## Task details
Reproduce every line below word for word, omitting the picture.

## Dataset excerpt
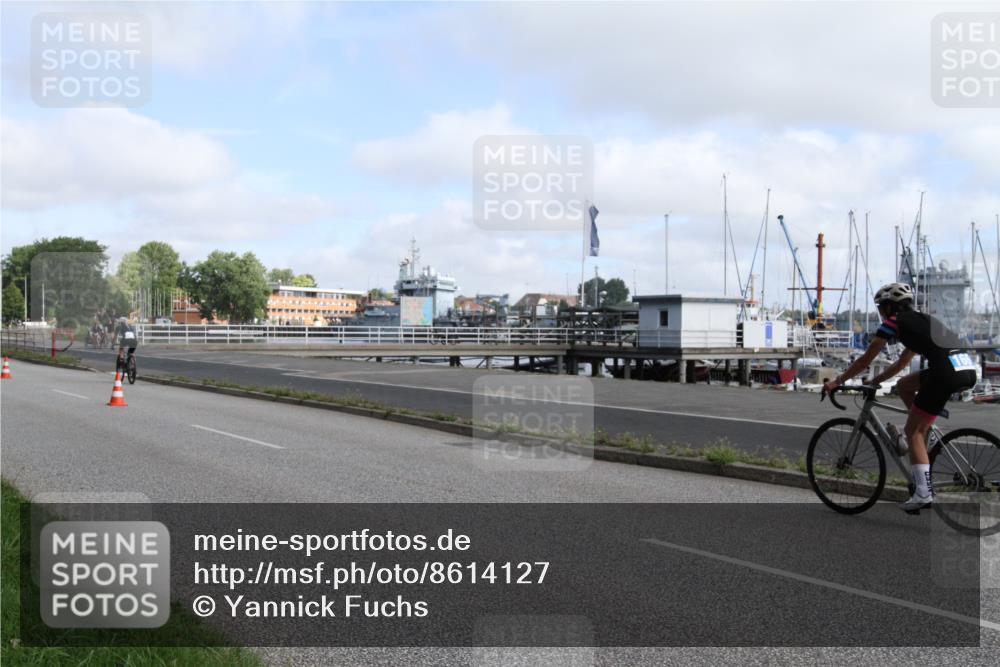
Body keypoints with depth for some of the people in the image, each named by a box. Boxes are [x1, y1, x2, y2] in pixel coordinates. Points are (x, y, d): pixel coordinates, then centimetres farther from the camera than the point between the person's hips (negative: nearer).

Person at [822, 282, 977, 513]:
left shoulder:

## Your response
Body keypoints with depth for some of the people in the image, each named by a box. Boxes are [x1, y1, x2, y2] in pixel coordinates. Points are (x, y, d): pixel coordinates, then centimetres farther from the camera than the point between the person's hips (negative: nearer).

Person at [822, 282, 977, 513]:
left shoulder:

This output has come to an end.